Excerpted text →
# # # # #
3. Take Time for Yourself

It's important to prioritize self-care as a special needs parent. This means taking time for yourself to recharge and relax. Whether it's going for a walk, taking a yoga class, or indulging in a hobby, finding ways to take care of yourself can help you feel more balanced, grounded and connected with yourself. There are certainly situations where a child's needs are so all-encompassing that time for oneself seems a laughable concept. While this is very real, so is the fact that you cannot pour from an empty cup. There is a reason why flight attendants always remind us to put our own oxygen masks on first. If we don't, we'll run out of air while scrambling around trying to meet the needs of all of those around us. Do yourself a favor and get creative. Even if it means locking yourself in the bathroom for a five minute guided meditation on a favorite app or waking up thirty minutes before everyone else to read a few pages from a good book, find something that fills you up and gives you the strength to power through another day.


4. Connect with Other Parents

Connecting with other parents can also be a helpful way to combat loneliness and isolation. This can include reaching out to other parents at your child's school, joining a local parent group, or connecting with other parents through online forums or social media. Ask your child's teacher or related services providers for leads on parent groups in your area. They can be a wealth of information and a great catalyst for connecting you with other local parents who deal with similar challenges. You can even look into getting involved with local organizations like The Miracle League or The Special Olympics to meet other parents of children with special needs in your area.
# # # # #
Page-level text extractions
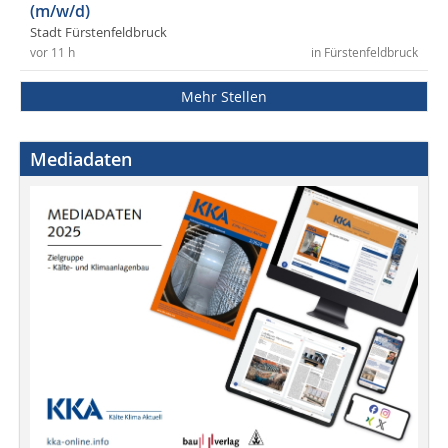
(m/w/d)
Stadt Fürstenfeldbruck
vor 11 h
in Fürstenfeldbruck
Mehr Stellen
Mediadaten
# # # # #
Activity list →
1. Condense the paragraph of the special needs parenting text that begins "Connecting with other parents can also be" into a short bulleted list, keeping its main facts.
2. According to the special needs parenting text, what do flight attendants always remind us to do?
3. Pick up the special needs parenting text after its final sentence and continue it.

Responses to the tasks →
1.
- Connecting with other parents can help combat loneliness and isolation.
- Options include reaching out to parents at your child's school, joining a local parent group, or using online forums and social media.
- Your child's teacher or related services providers can give leads on local parent groups and connect you with parents facing similar challenges.
- Local organizations such as The Miracle League or The Special Olympics offer another way to meet parents of children with special needs.

2. Put our own oxygen masks on first.

3.
5. Ask for Help

Finally, because it's worth repeating, remember that it's okay to ask for help when you need it. Whether it's asking a family member or friend to watch your child for a few hours so you can have some time to yourself, applying for respite programs through your state's Department of Health and Human Services or hiring a home health aide to assist with daily tasks, there are resources available to help you manage the challenges of special needs parenting. It may take a little leg work, but help is out there. Check to see if there are any Case Management Agencies in your area that specialize in assisting families with obtaining Medicaid or other related services. In the state of North Carolina, for example, there is a program called the Community Alternatives Program for Children (CAP/C) which is a state-run program that provides home and community-based services to children at risk for institutionalization in a nursing home. There are local agencies whose mission is to help qualifying families get connected with these services. If you reside in the state of North Carolina, we highly recommend reaching out to the people at Holland Management to see if they can help you acquire needed services.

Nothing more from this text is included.